▶ _Text_:

-=-=-

# Fine-tune Mixtral 8x7B on Amazon SageMaker

In this sagemaker example, we are going to learn how to fine-tune [Mixtral 8x7B](https://huggingface.co/mistralai/Mixtral-8x7B-v0.1) using [QLoRA: Efficient Finetuning of Quantized LLMs](https://arxiv.org/abs/2305.14314). Compared to their previous model, [Mistral-7b](https://huggingface.co/mistralai/Mistral-7B-v0.1), Mixtral is based on a Mixture-of-Experts (MoE) transformers architecture, which uses multiple networks with a gating layer to allocate inputs to specialized experts — this basically allows for training different tasks separately.

The Mistral 8x7B model comprises 8 experts and 7 billion parameters each.

-=-=-

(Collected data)
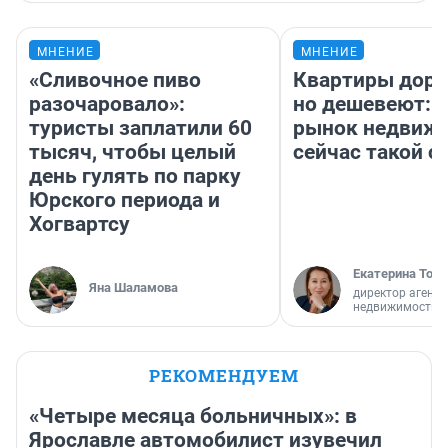
МНЕНИЕ
МНЕНИЕ
«Сливочное пиво
Квартиры дор
разочаровало»:
но дешевеют: 
туристы заплатили 60
рынок недвиж
тысяч, чтобы целый
сейчас такой 
день гулять по парку
Юрского периода и
Хогвартсу
Екатерина Торо
Яна Шаламова
директор агентс
недвижимости
РЕКОМЕНДУЕМ
«Четыре месяца больничных»: в
Ярославле автомобилист изувечил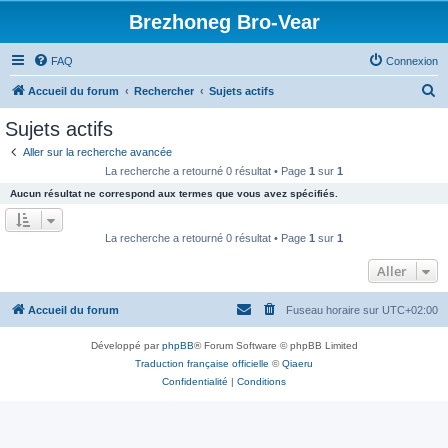
Brezhoneg Bro-Vear
FAQ
Connexion
R
Accueil du forum
Rechercher
Sujets actifs
e
Sujets actifs
c
Aller sur la recherche avancée
h
La recherche a retourné 0 résultat • Page
1
sur
1
e
Aucun résultat ne correspond aux termes que vous avez spécifiés.
r
c
La recherche a retourné 0 résultat • Page
1
sur
1
h
Aller
e
r
Accueil du forum
Fuseau horaire sur
UTC+02:00
Développé par
phpBB
® Forum Software © phpBB Limited
Traduction française officielle
©
Qiaeru
Confidentialité
|
Conditions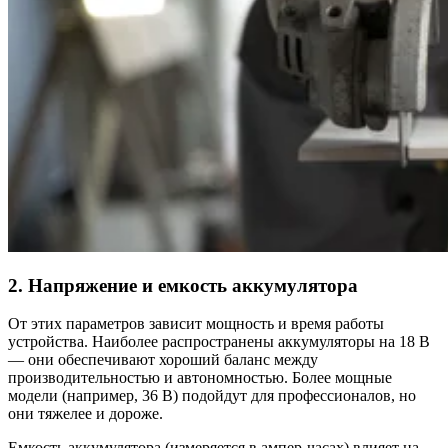
2. Напряжение и емкость аккумулятора
От этих параметров зависит мощность и время работы
устройства. Наиболее распространены аккумуляторы на 18 В
— они обеспечивают хороший баланс между
производительностью и автономностью. Более мощные
модели (например, 36 В) подойдут для профессионалов, но
они тяжелее и дороже.
Емкость аккумулятора (измеряется в ампер-часах) влияет на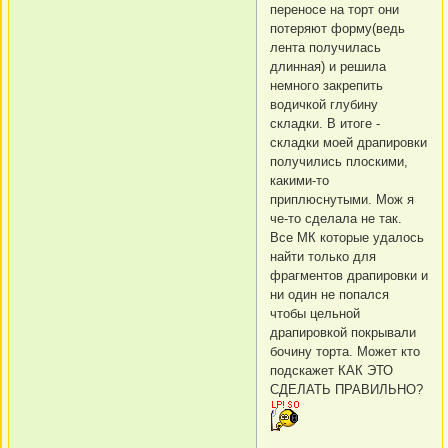
переносе на торт они
потеряют форму(ведь
лента получилась
длинная) и решила
немного закрепить
водичкой глубину
складки. В итоге -
складки моей драпировки
получились плоскими,
какими-то
приплюснутыми. Мож я
че-то сделала не так.
Все МК которые удалось
найти только для
фрагментов драпировки и
ни один не попался
чтобы цельной
драпировкой покрывали
бочину торта. Может кто
подскажет КАК ЭТО
СДЕЛАТЬ ПРАВИЛЬНО?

-=-=-

▶ _Exercise directions_: Please say whether each statement agrees with the Mixtral page, answering yes or no and quoting the deciding words. 1. Mixtral uses a Mixture-of-Experts architecture. 2. The fine-tuning method is QLoRA. 3. The model has 7 experts. Work only from the Mixtral page and ignore the rows.

▶ _Task response_:
1. Yes: "Mixtral is based on a Mixture-of-Experts (MoE) transformers architecture"
2. Yes: "QLoRA: Efficient Finetuning of Quantized LLMs"
3. No: "The Mistral 8x7B model comprises 8 experts"